Toutes ces contre-réformes ont une logique évidente, elles s’imbriquent les unes avec les autres et prolongent celles de Sarkozy et Hollande. Emmanuel Macron a l’intelligence de s’attaquer par des biais relativement techniques, peu évidents pour l’ensemble des salariés, et avec des mesures dont les conséquences ne se verront que plus tard. Il serait difficile de mobiliser massivement contre l’attaque de la formation professionnelle, par exemple. Les conditions de vie et de travail vont se dégrader davantage. À un certain stade, les salariés ne pourront plus accepter cette régression permanente.
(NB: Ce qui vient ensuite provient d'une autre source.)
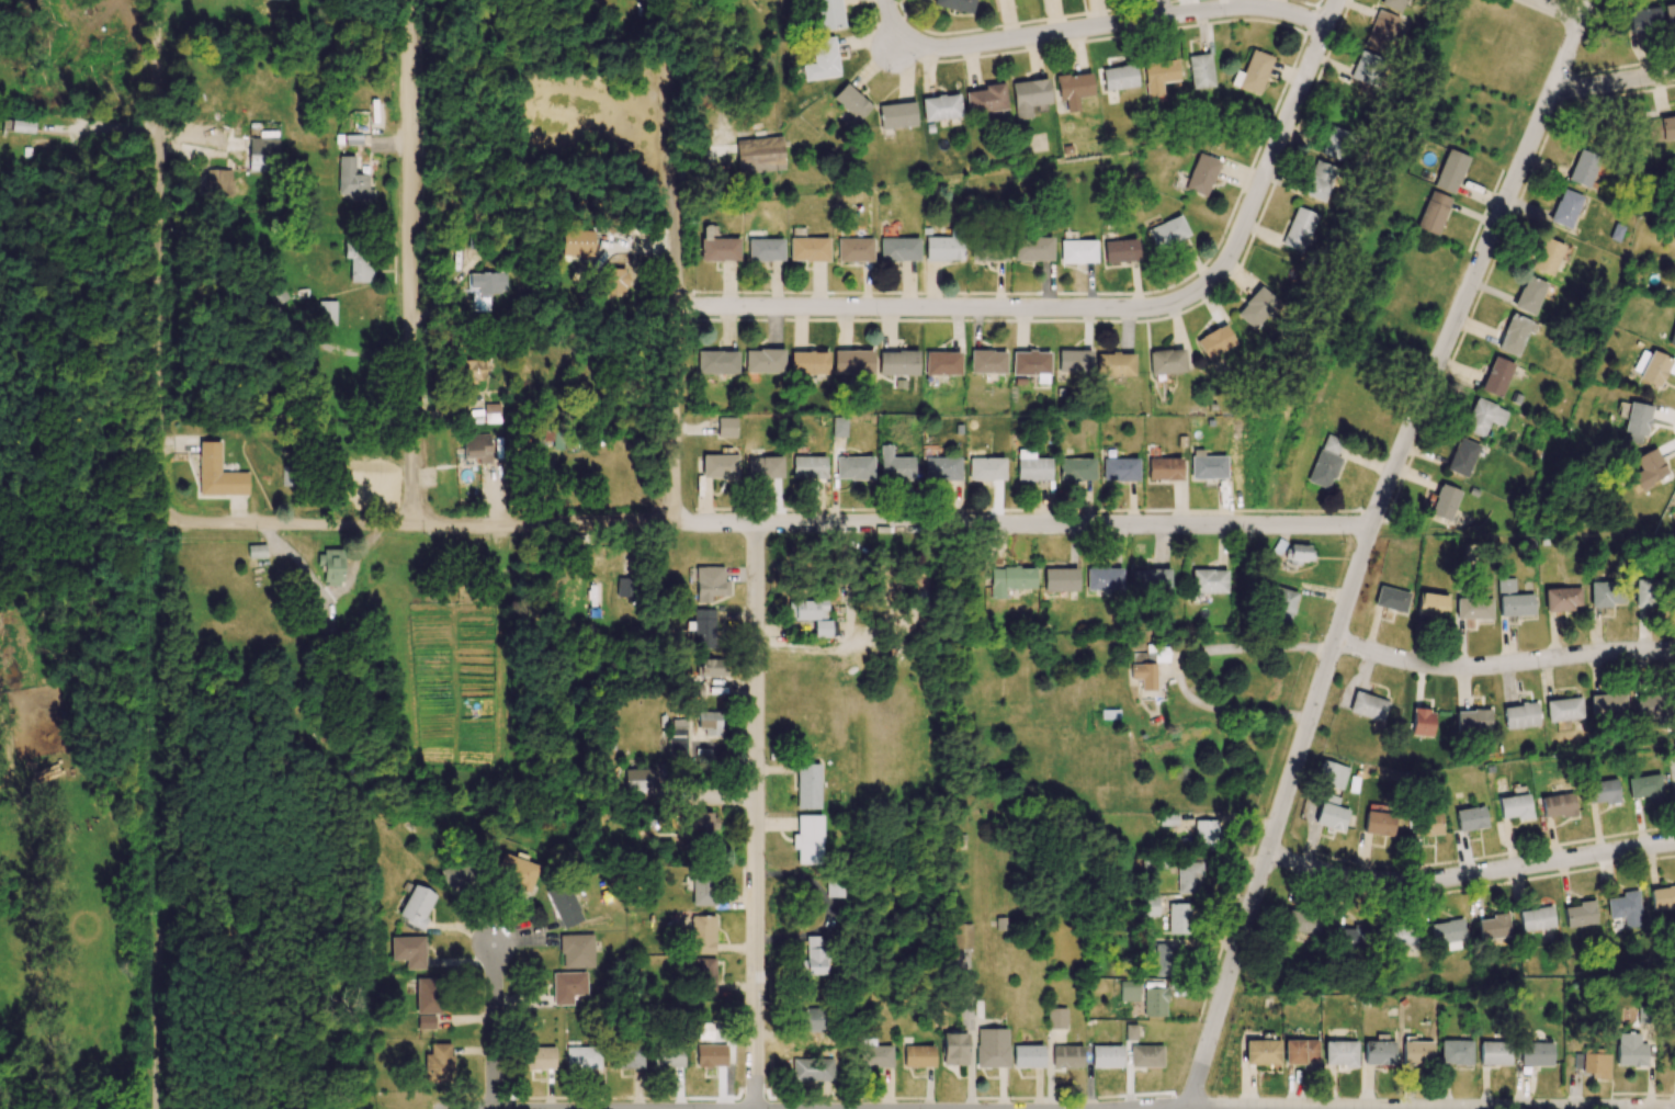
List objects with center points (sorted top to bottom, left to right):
building: (1392, 4)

Pour l’arrêter, il faudra une mobilisation massive, des grèves importantes. Mais il faudra aussi un programme à la hauteur des enjeux. Tant que les capitalistes détiennent le pouvoir économique, on ne trouvera pas de solution définitive. Pour vraiment mettre un terme à la régression sociale, il faudra surtout s’en prendre à sa cause profonde : le système capitaliste.